● COMPITO A
Nel testo sui lavoratori apuo-versiliesi, elenca tutte le appartenenze che il coordinamento «dal basso» doveva superare senza annullarle.
● COMPITO B
Prosegui il testo sui lavoratori apuo-versiliesi a partire dall'ultima frase riportata.

● DOCUMENTO DI ORIGINE
^^^^

Un anno di lavoro
Circa un anno fa un gruppo di lavoratori e lavoratrici, precari e disoccupati della zona apuo-versiliese decideva di iniziare un percorso di confronto e di collaborazione sulle questioni del lavoro.
Il primo presupposto di quell’impegno era quello
che gli interessi dei lavoratori non possono essere compresi e difesi meglio
che dai lavoratori stessi, i quali possono sviluppare la propria capacità di
resistenza solo essendo capaci di esprimere un punto di vista autenticamente
indipendente.
Tutte le iniziative che abbiamo promosso si sono
caratterizzate nel senso di stimolare un coordinamento “dal basso” dei
lavoratori, una sorta di rete orizzontale che non annullasse e che al
tempo stesso superasse le varie
appartenenze
politiche, sindacali, contrattuali, categoriali, nazionali, generazionali,
territoriali...
L’unità di classe dei lavoratori non è,
ovviamente, un dato puramente sociologico, una mera somma di lavoratori o,
peggio ancora, una somma di esigenze contraddittorie entro cui cercare di
orientarsi.
E’, innanzitutto, una unità protesa alla costruzione di
un livello più alto di coscienza e di organizzazione, una unità basata sulla
consapevolezza che gli interessi dei lavoratori e quelli dei capitalisti sono
inconciliabili e che con i capitalisti è possibile stabilire solo un rapporto
di carattere conflittuale e non certo un rapporto di tipo “concertativo”
nell’ottica del soddisfacimento di “comuni interessi”.
La ricchezza della società in cui viviamo, la ricchezza
di tutte le società, è frutto del lavoro. Ogni cosa che non esiste
spontaneamente in natura è il prodotto dell’attività umana.
Di una parte di questa attività, di questo lavoro, i
capitalisti si appropriano sotto forma di profitto, pagando ai lavoratori un
valore inferiore a quello che essi producono. Obbiettivo dei capitalisti è
aumentare la quota del loro profitto a danno del nostro salario sociale.
Obbiettivo dei lavoratori è aumentare il proprio salario a danno del profitto
dei capitalisti.
Le crisi economiche e industriali non sono prodotte dai
lavoratori, ma i lavoratori sono costretti a subirne le conseguenze, con casse
integrazione, mobilità, precarietà, licenziamenti…
Senza i lavoratori i capitalisti non esisterebbero
neppure. Senza i capitalisti i lavoratori, semplicemente, vivrebbero meglio.
Ma se l’inconciliabilità di cui parliamo vale per i
capitalisti, essa vale anche per lo Stato che è al tempo stesso “datore di
lavoro” ed espressione di un potere estraneo ai lavoratori.

^^^^

● DATI FORNITI
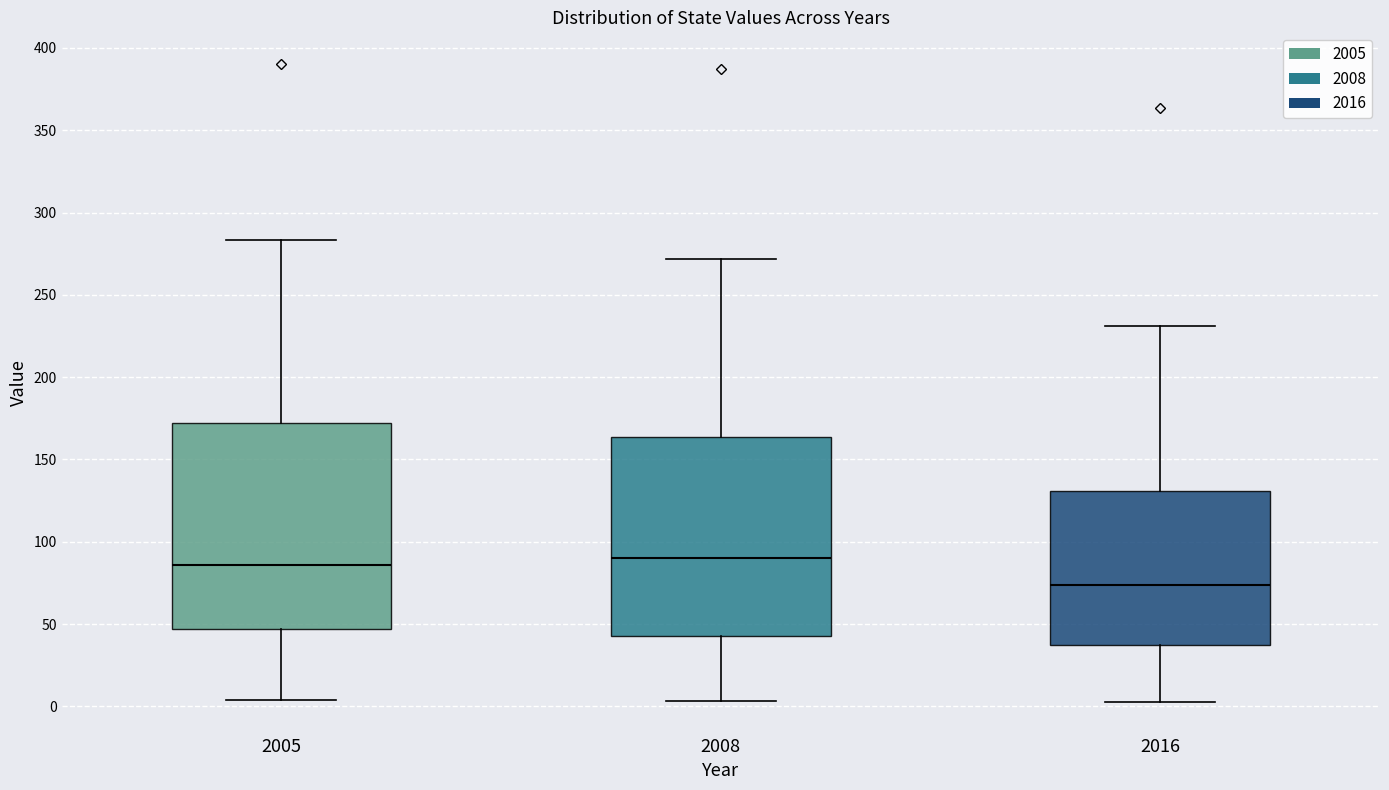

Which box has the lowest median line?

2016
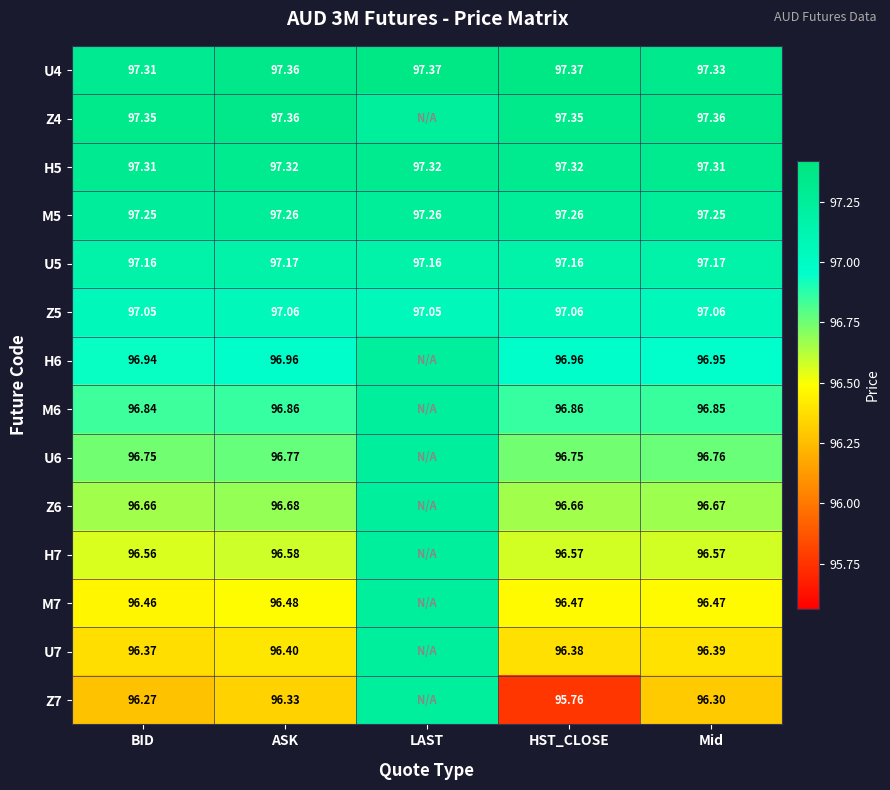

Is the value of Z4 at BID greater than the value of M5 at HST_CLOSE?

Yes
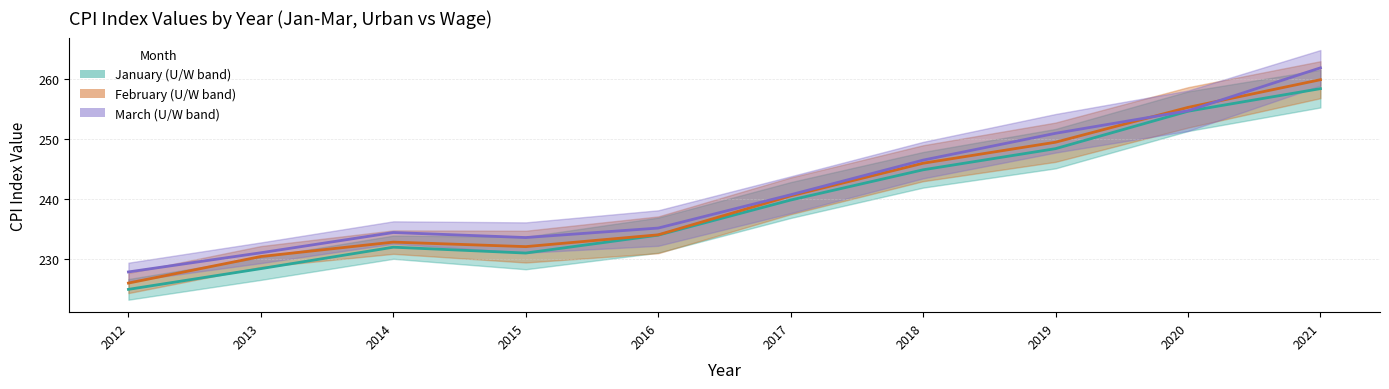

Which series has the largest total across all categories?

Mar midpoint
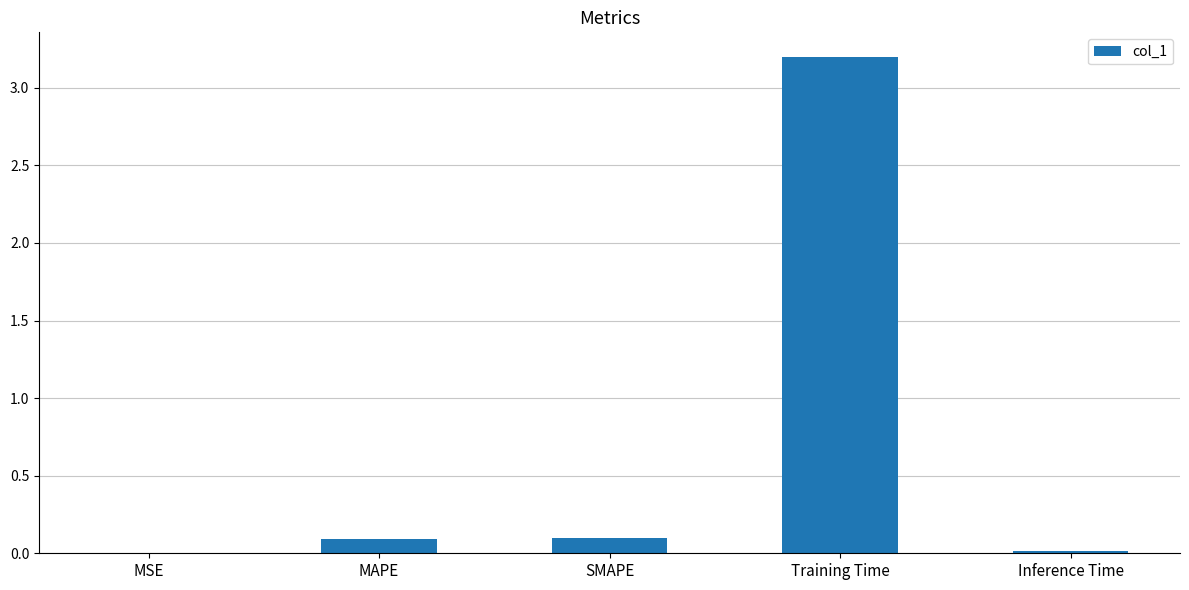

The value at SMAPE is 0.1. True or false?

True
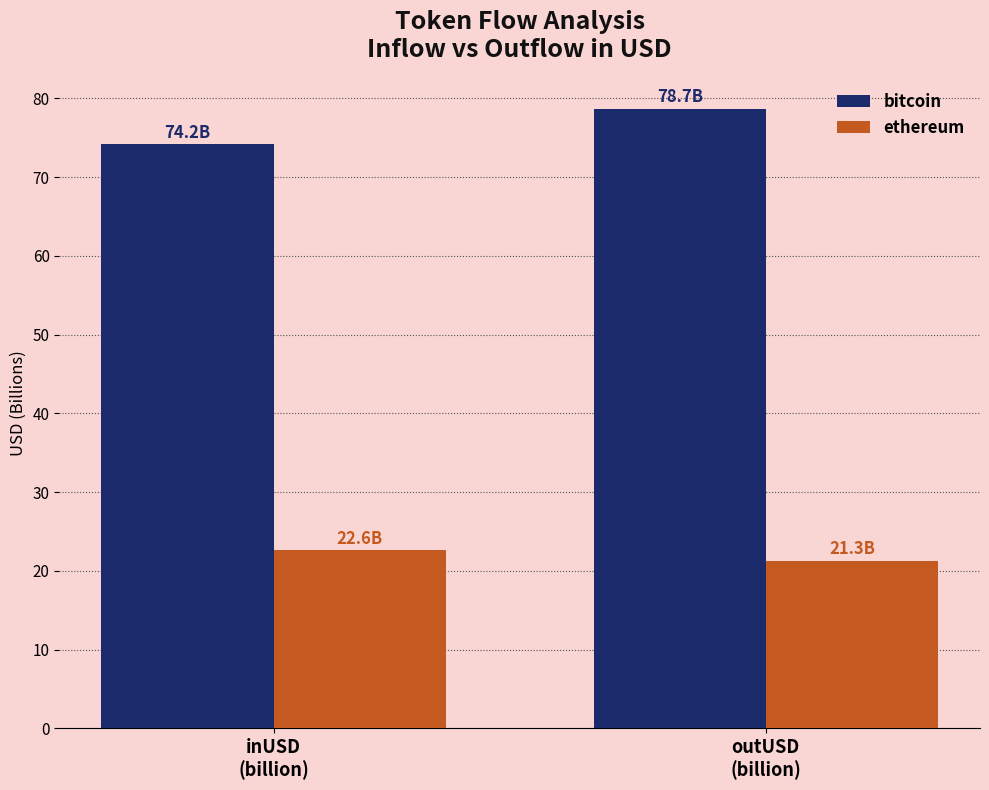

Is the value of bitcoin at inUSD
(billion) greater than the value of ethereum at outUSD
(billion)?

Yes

^^^^

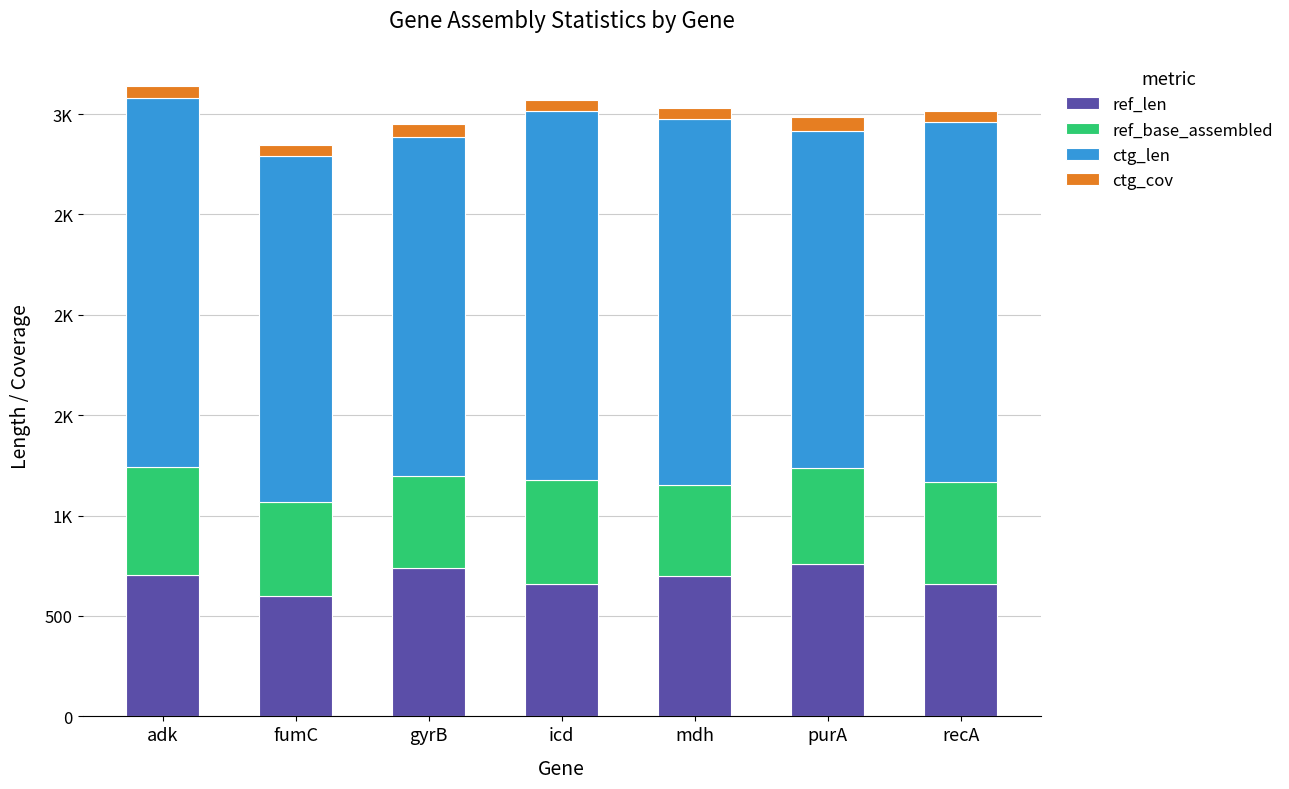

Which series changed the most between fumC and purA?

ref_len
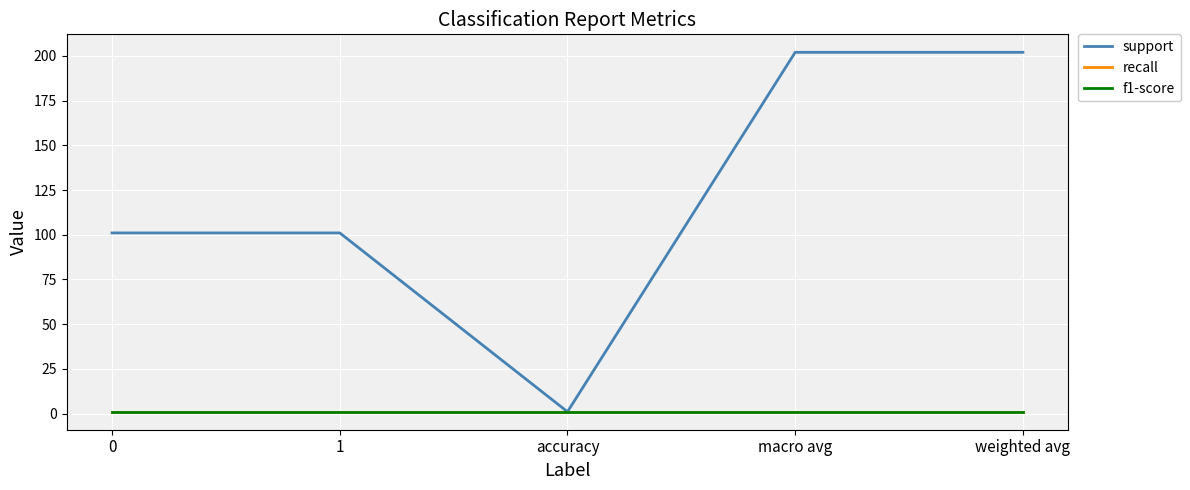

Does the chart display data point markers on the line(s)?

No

^^^^

● RISPOSTA ATTESA A
politiche, sindacali, contrattuali, categoriali, nazionali, generazionali, territoriali

● RISPOSTA ATTESA B
La percentuale di parlamentari che vengono dai settori
del lavoro dipendente è quasi inesistente, in ogni caso incomparabilmente al di
sotto della quota di lavoro dipendente che esiste nella vita di tutti i giorni
(di cui fanno parte anche tutti quei lavoratori che sembrano formalmente
autonomi ma che sono sostanzialmente dipendenti, come ad esempio gli
oltre 2 milioni di co.co.co).
Questo ci dice due cose: primo, che non esiste una vera
democrazia perché gli strumenti per la formazione del consenso (giornali,
denaro, televisioni, mezzi per la produzione intellettuale e culturale...) sono
tutti in mano ai capitalisti; secondo, che i lavoratori non hanno fiducia in
loro stessi e tendono ad eleggere come propri rappresentanti istituzionali
persone che non appartengono alla loro classe, affidando la difesa e la
rappresentanza dei propri interessi a persone che hanno altri interessi.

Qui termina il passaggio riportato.